0

Hi Im currently doing web usage mining. For that I need to loop through all data entries (204002 rows) (each row is a web session containing the timestamp and the page accessed) and do some work on them. Here is a dput of the data:

structure(list(cookie = "1", 
    paths = list(c("LMCash", "LMCash", "LMCash", "LMCash", "LMCash", 
    "LMCash", "LMCash", "LMCash", "LMCash", "LMCash", "LMCash", 
    "LMCash", "LMCash", "LMCash", "LMCash", "LMCash", "LMCash", 
    "SYSTEM", "SYSTEM", "SYSTEM")), time = list(c("2017-05-01T00:00:00.000Z", 
    "2017-05-01T00:00:10.000Z", "2017-05-01T00:00:41.000Z", "2017-05-01T00:00:48.000Z", 
    "2017-05-01T00:03:28.000Z", "2017-05-01T00:03:40.000Z", "2017-05-01T00:03:53.000Z", 
    "2017-05-01T00:04:09.000Z", "2017-05-01T00:04:17.000Z", "2017-05-01T00:04:26.000Z", 
    "2017-05-01T00:04:30.000Z", "2017-05-01T00:04:34.000Z", "2017-05-01T00:04:40.000Z", 
    "2017-05-01T00:05:36.000Z", "2017-05-01T00:05:46.000Z", "2017-05-01T00:05:52.000Z", 
    "2017-05-01T00:06:00.000Z", "2017-05-01T00:06:38.000Z", "2017-05-01T00:06:57.000Z", 
    "2017-05-01T00:07:01.000Z")), length = 20L, durationInMin = 7.01666666666667), .Names = c("cookie", 
"paths", "time", "length", "durationInMin"), class = c("data.table", 
"data.frame"), row.names = c(NA, -1L), .internal.selfref = <pointer: 0x00000000001f0788>)

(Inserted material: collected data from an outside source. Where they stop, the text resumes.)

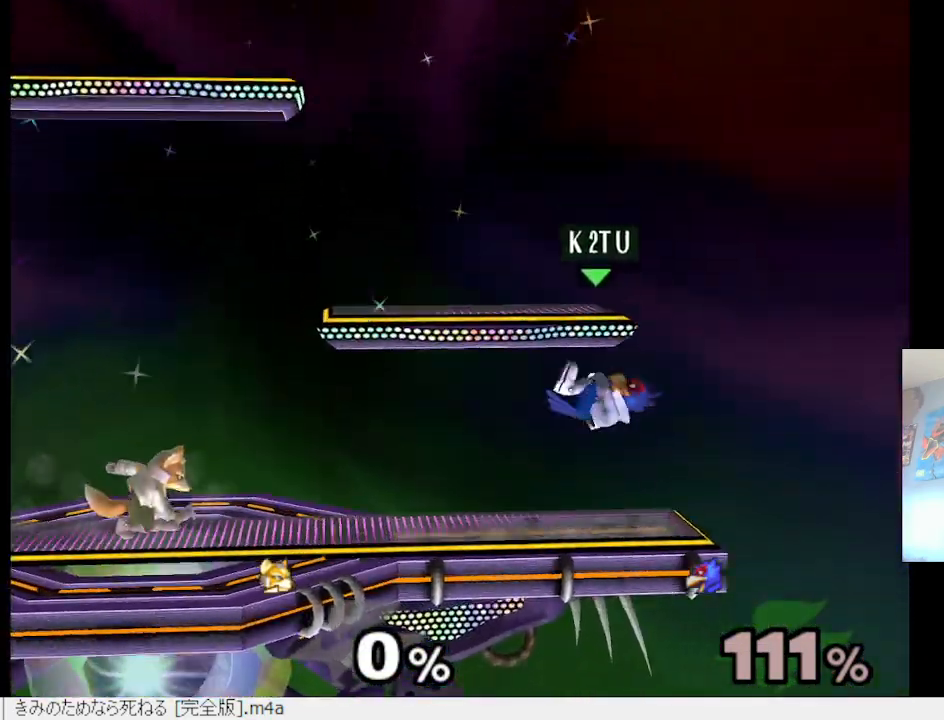
{"buttons": [], "left_stick": "down", "right_stick": "center", "events": [[17, "left_stick", "down-right"], [100, "R2", "down"], [117, "left_stick", "right"], [217, "R2", "up"], [233, "left_stick", "center"], [500, "left_stick", "down"]]}
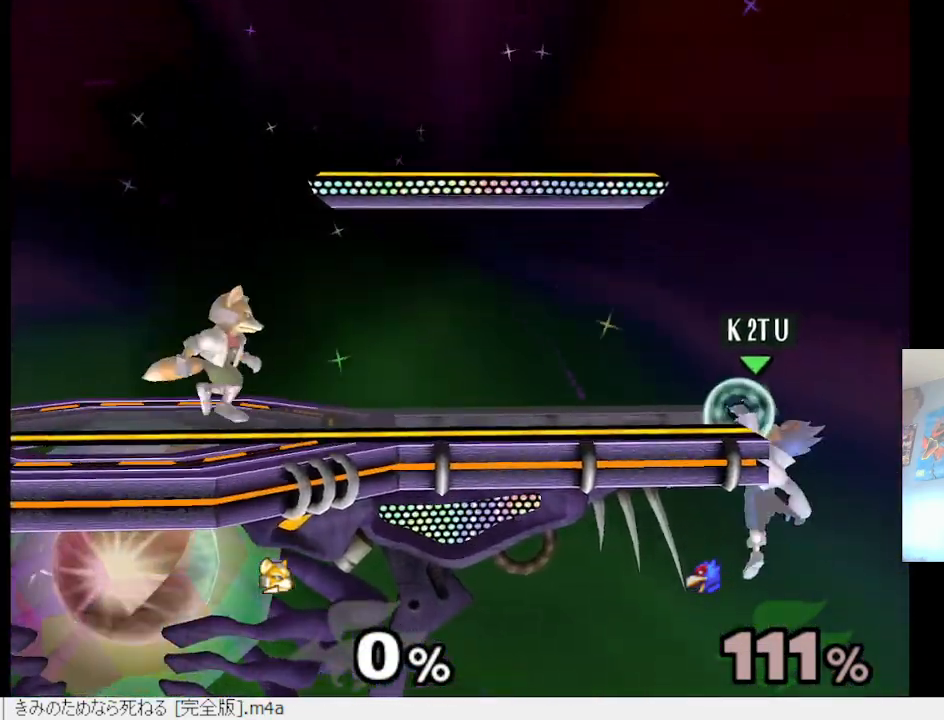
{"buttons": [], "left_stick": "center", "right_stick": "center", "events": [[100, "B", "down"], [167, "left_stick", "up-left"], [183, "B", "up"], [250, "B", "down"], [283, "B", "up"], [283, "left_stick", "center"]]}
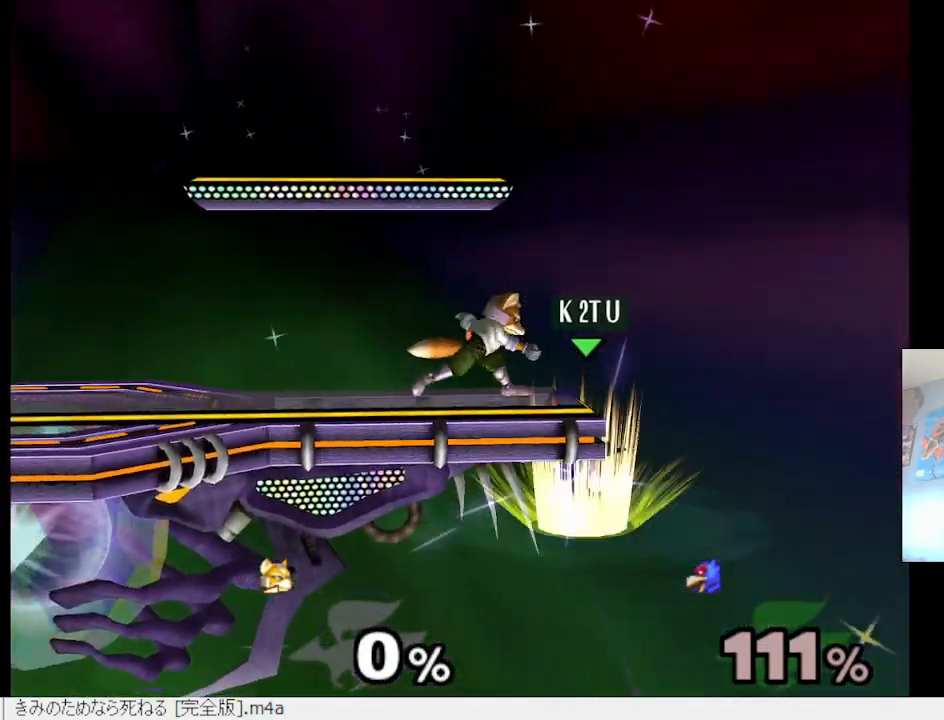
{"buttons": [], "left_stick": "center", "right_stick": "center", "events": [[233, "A", "down"], [300, "A", "up"], [350, "A", "down"], [450, "A", "up"]]}
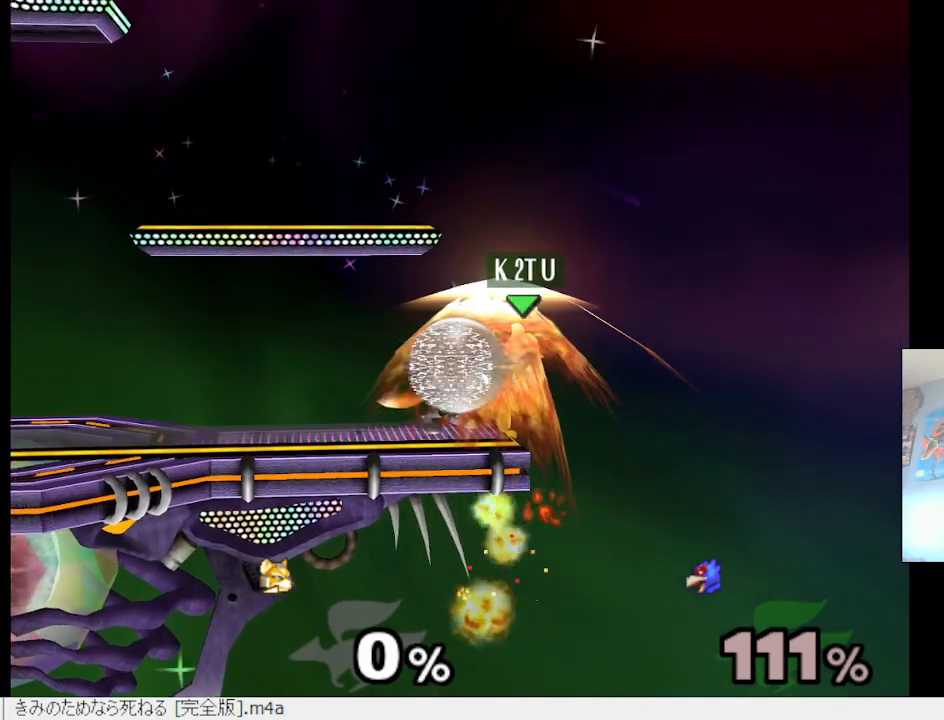
{"buttons": [], "left_stick": "left", "right_stick": "center", "events": [[150, "left_stick", "left"]]}
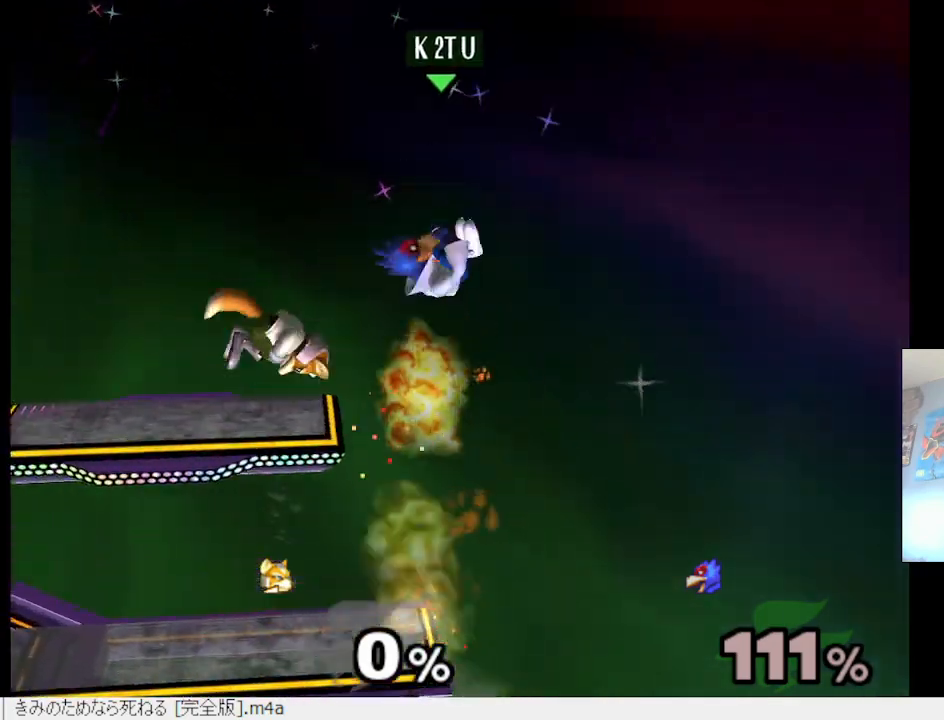
{"buttons": ["R2"], "left_stick": "left", "right_stick": "center", "events": [[317, "R2", "down"]]}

I look if a session needs to be split into two or more sessions. To do this I look at every timestamp in a session and compare them with the previous timestamp in this session. If the diffrence crosses a border, the session gets split into two sessions. The result is a new Data.Table with the new sessions. The code works but it is very very slow (multiple hours). The speed gets slower over time. First I thought it is the growing list inside the loop, but I checked this by doing the loop without the resultlist. My code is as follows:

function(sessions) {
      durationCalc <- function(timeList) {
        last <-
          strptime(timeList[[1]][length(timeList[[1]])], format = "%Y-%m-%dT%H:%M:%S")
        first <-
          strptime(timeList[[1]][length(1)], format = "%Y-%m-%dT%H:%M:%S")
        res <- as.numeric(difftime(last, first, units = 'mins'))
      }




      id <- 1
      border <- 30
      maxCount <- nrow(sessions)

      # list for the final sessions
      finalSessions <- vector("list", maxCount)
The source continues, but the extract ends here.